▶ [Problem A]: According to the text on St John the Evangelist's Church in Yealand Conyers, on what date did the church become a parish in its own right?
▶ [Problem B]: Write the next part of the text on St John the Evangelist's Church in Yealand Conyers, picking up after its final sentence.
[Opening Excerpt to read section]
St John the Evangelist's Church is in Church Lane, Yealand Conyers, Lancashire, England. It is an active Anglican parish church in the diocese of Blackburn. The church was built in 1838, extended in 1861 and again in 1882. It is constructed mainly in limestone, and consists of a nave, a north aisle, a chancel and a west tower. Inside is a west gallery and stained glass by Shrigley and Hunt. It is recorded in the National Heritage List for England as a designated Grade II listed building.

==History==

The church was built in 1838, and its design has been attributed to George Webster. The north aisle was added in 1861, and the chancel in 1882. It was originally a chapel of ease in the parish of St Oswald, Warton, and became a parish in its own right on 25 September 1870.
[Closing Excerpt to read section]
[Opening Provided records section]
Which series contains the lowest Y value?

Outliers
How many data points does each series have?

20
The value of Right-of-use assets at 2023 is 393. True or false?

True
[Closing Provided records section]
▶ [Response A]: 25 September 1870

▶ [Response B]:
==Architecture==
===Exterior===
St John's is constructed in limestone rubble with limestone dressings in the main part of the church, and sandstone dressings in the chancel. The tower is pebbledashed and the roof is slated. The plan consists of a five-bay nave, a north aisle, a chancel, and a west tower. In the tower is a west doorway with a pointed head and a hood mould. This is flanked by buttresses, lancet windows with hood moulds, and more buttresses on the corners of the tower. Above the doorway is a window with a pointed head containing Y-tracery, and at the top of the tower is a projecting battlemented parapet. Along the aisle and the south wall of the nave are lancet windows, and the chancel windows are cusped. At the east end are three buttresses, a three-light window containing intersecting tracery, and trefoils.

===Interior===
Inside the church the arcade has octagonal piers, and there is a west gallery. On the south side of the church is stained glass by Carl Almquist of Shrigley and Hunt dated 1889 depicting the Good Shepherd, and there are two memorial tablets by George Webster. The pipe organ was made by the Jardine Organ Company.

==Appraisal==

St John's Church was designated as a Grade II listed building on 2 May 1968. Grade II is the lowest of the three grades of listing and is applied to buildings "of special interest, warranting every effort to preserve them". In the Buildings of England series, the architectural historians Hartwell and Pevsner describe the church as being "low and homely" but comment that the battlements are "clumsy", and the hood moulds are "lumpy".

== 21st century ==

The church is an active parish church in the deanery of Tunstall, the archdeaconry of Lancaster, and the diocese of Blackburn. Its benefice is united with those of St Oswald, Warton, and St Mary, Borwick.